When people are caught in the middle of transformation and feel confused and left out and nostalgic for times past it’s a natural reaction to describe the situation with condescension. The world is flat. Printing presses. Earth was the center of the universe. Cars would never replace horses. Growth and improvement and new ideas are often hard to absorb.
The advertising world is being turned on its head and has been for nearly 20 years. Martech can seem boring to some with Madison Ave and mass media pedigree. But those same people can have their minds blown by exploring new ideas enabled with martech.
Martech makes all things marketing so much more cool and interesting than anytime I can think of in my 20+ years. Most importantly, martech impact can be measured in ways marketing has never been able to measure success before. Creativity is still incredibly important. But what we can do with creative ideas and how we reach new audiences and measure results – that is the wicked cool stuff.
Arts and crafts marketing has gone the way of the dodo, and that’s a good thing. Martech has democratized marketing and leveled playing fields for small and huge businesses. There is no way this is boring.
Scott this is one of the best things I’ve read on MarTech. I absolutely agree it doesn’t need to be boring, we’re solving the complex, and in fact what we’re pushing for is not pure simplicity but elegance married with simplicity. We must acknowledge limitations and push for answers despite them.

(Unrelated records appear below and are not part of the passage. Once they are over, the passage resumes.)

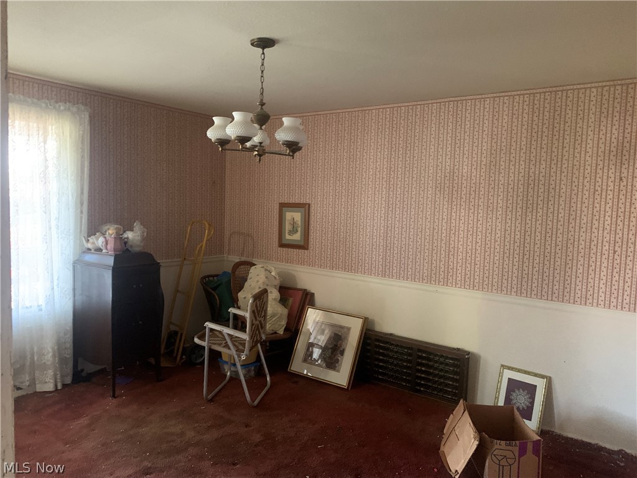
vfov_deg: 53.1
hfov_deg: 67.3
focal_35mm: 26
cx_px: 318
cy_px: 239
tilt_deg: -4.7
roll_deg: -1.6
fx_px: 478
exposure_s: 1/30
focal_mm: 4.25
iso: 640
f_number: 1.8
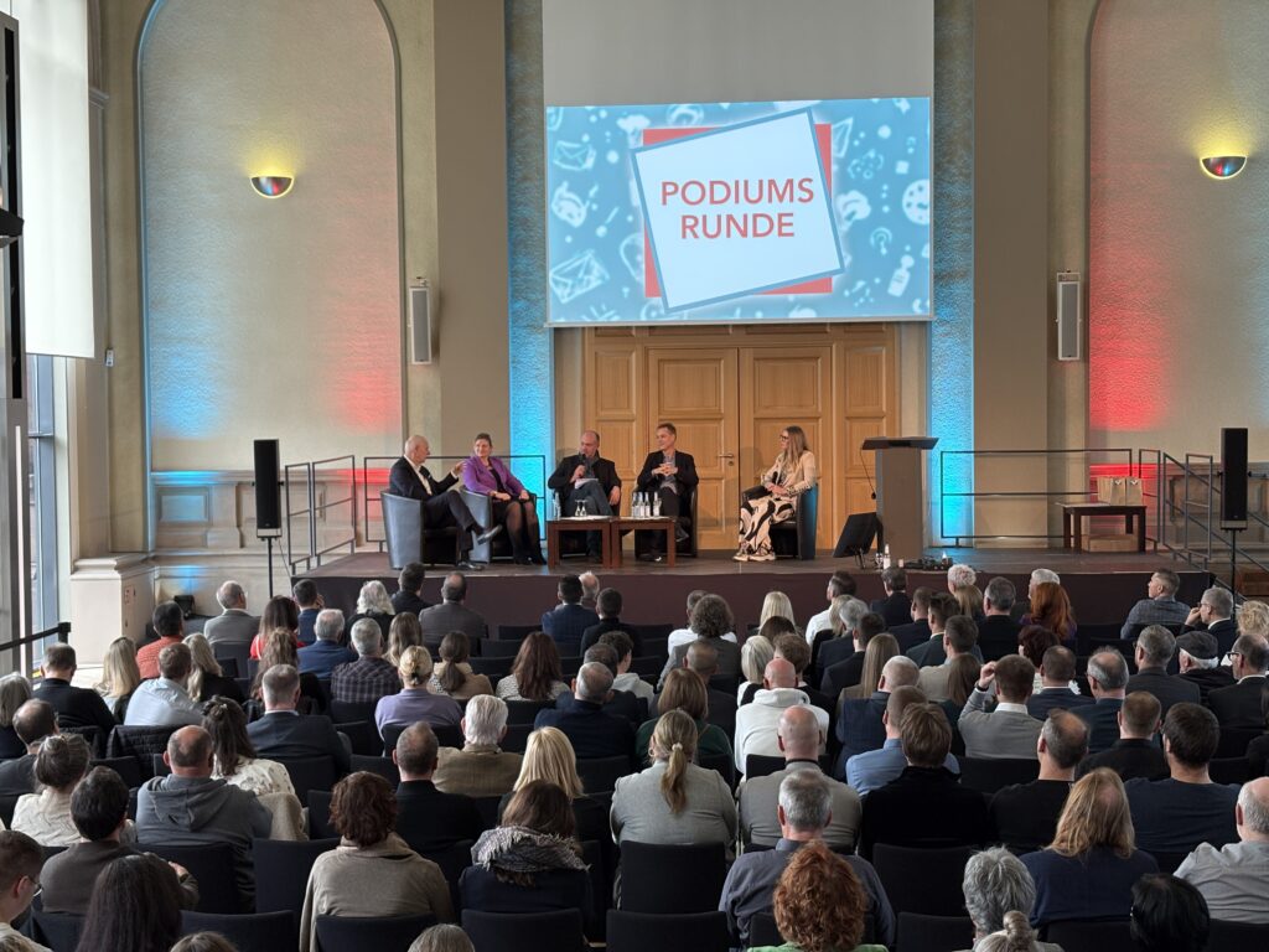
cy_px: 476
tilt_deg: +1.2
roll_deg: +1.1
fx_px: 1906
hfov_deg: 36.8
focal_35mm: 52
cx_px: 634
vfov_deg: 28.0
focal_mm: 5.96
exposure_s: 1/50
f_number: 1.6
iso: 40
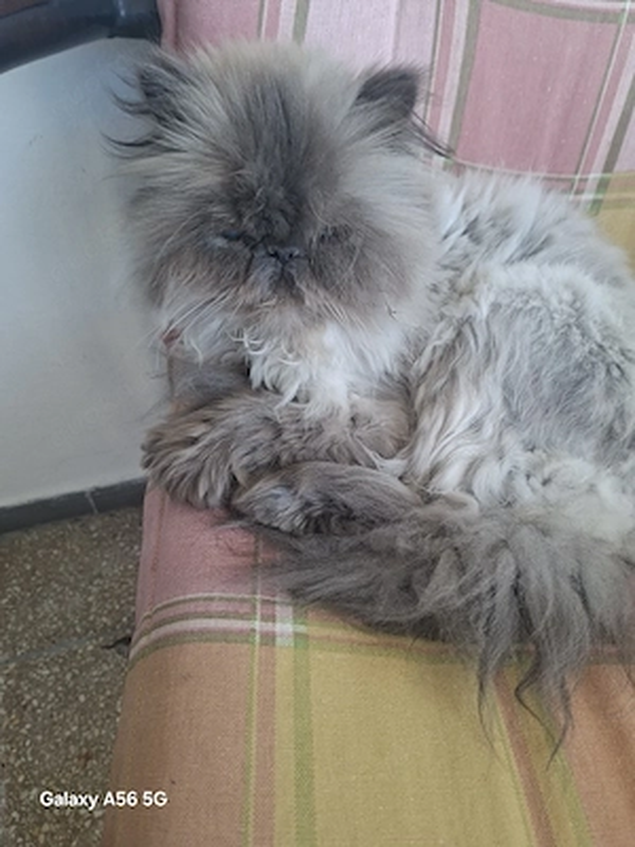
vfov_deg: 73.9
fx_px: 563
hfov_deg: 58.9
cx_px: 318
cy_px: 424
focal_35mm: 23
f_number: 1.8
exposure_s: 1/100
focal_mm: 5.54
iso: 64
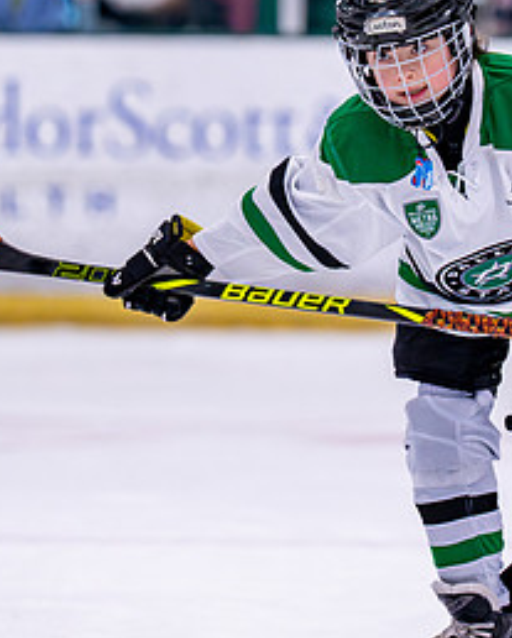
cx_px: 456
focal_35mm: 485
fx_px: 9170
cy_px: 221
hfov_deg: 3.2
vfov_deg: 4.0
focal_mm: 160
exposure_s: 1/1250
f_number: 2.8
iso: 2500
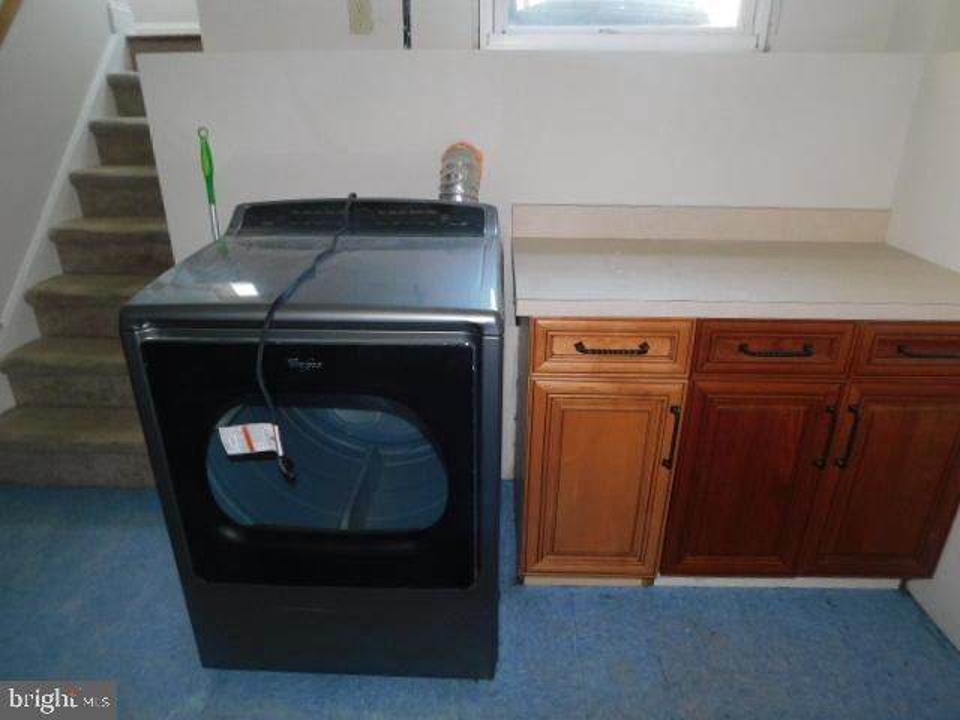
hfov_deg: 73.9
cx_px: 480
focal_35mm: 23
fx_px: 638
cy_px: 360
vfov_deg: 58.9
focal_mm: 4
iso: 200
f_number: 3
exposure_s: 1/30
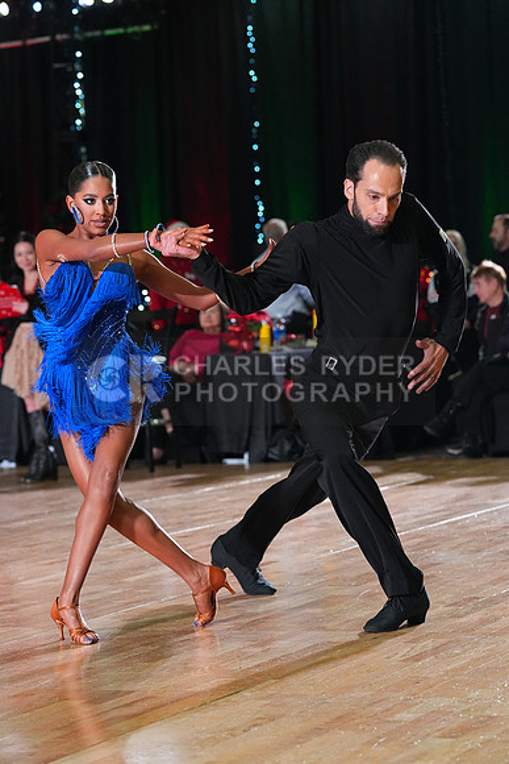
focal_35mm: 107
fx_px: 2268
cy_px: 382
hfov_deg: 12.8
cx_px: 254
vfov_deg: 19.1
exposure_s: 1/400
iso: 8000
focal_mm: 107
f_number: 5
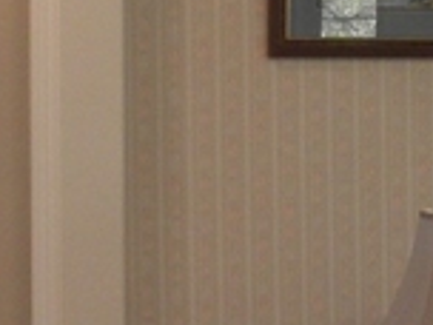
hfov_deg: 10.3
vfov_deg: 7.9
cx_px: 481
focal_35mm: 189
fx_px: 2364
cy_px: 165
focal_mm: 5
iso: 80
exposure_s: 1/30
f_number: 3
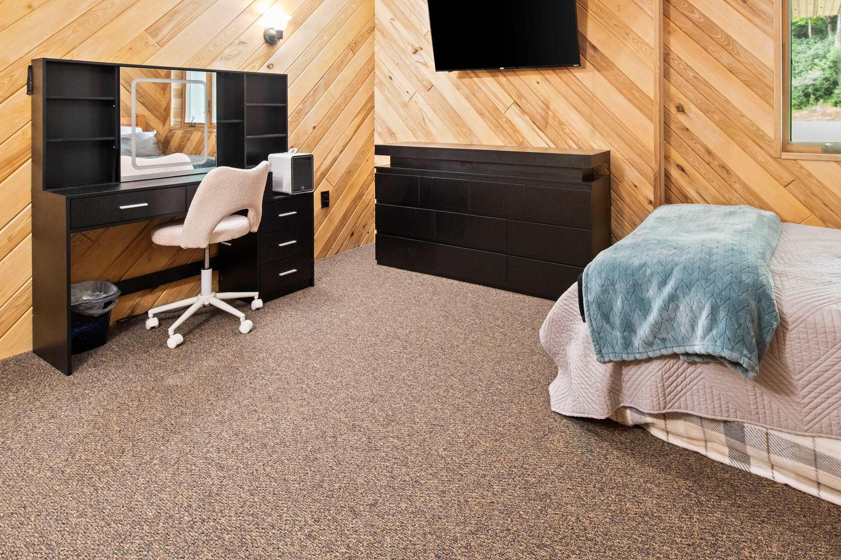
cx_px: 454
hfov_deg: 81.1
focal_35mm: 21
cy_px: 141
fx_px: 491
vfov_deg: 56.6
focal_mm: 14
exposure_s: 1/1.25
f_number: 8
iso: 800
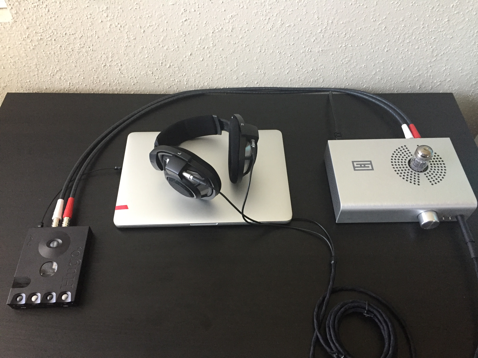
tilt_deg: -51.9
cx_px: 239
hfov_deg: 61.7
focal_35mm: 29
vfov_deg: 48.2
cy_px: 179
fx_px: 400
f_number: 2.2
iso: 250
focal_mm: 4.15
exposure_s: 1/30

Recently I picked up the “Cartoon Guide to Statistics” and was struck by this widely-accepted axiom about the field of statistics:
“Statistics is not the practice of providing certainty; it is quantification of uncertainty.”
In many ways, this seems to be the noble goal of (honest & integritous) MarTech/AdTech:
Identify the black holes (awareness dark spots, tracking gaps, conversion gaps, revenue gaps) and then reduce them.
Beautiful Mr. Brinker … poetic even… loved every word.
Change is difficult and the dizzying aspect of the change of MarTech is a huge challenge for all of us. Perhaps people will read your letter and feel a little less alone, a little less like they have to have the answers and a little more like jumping in the deep end and trying to figure it out with the rest of us.
I think you are being unfair.
AdAge (at least in Aust) has only ever been concerned with the awards agencies give themselves, the so called ‘creative product’ so they can hang them on the foyer wall and congratulate themselves.
Pity so many of the ‘award-winning ads were the commercial equivalents of elephant poop. To be fair however, some numnut in a client approved them, so the agencies are not all to blame.
Martech is rapidly demolishing the bullshit associated with advertising, making it increasingly accountable, as well as opening up the whole marketing process to sensible, insightful and innovative management.
No wonder they get their knickers in a knot! .
Thank you Scott! I loved reading this and agree that we are charting new territory. Your marketing technology landscape map is amazing a a great tool to use to help clients understand the complexity we live with and try to navigate every day.
Great blog post, Scott! Whether martech is exciting or boring really does not matter. Fundamentally, martech is responding to changing customer behavior due to the explosion of tech-driven channels. The “complexity” of martech aims to simply the experience of the customer by leveraging these channels with insightful analytics built on clean data. Companies that do this well (e.g. Amazon, Netflix, Uber) create incredibly simple user experiences even if their martech and data is boring, complex, or whatever.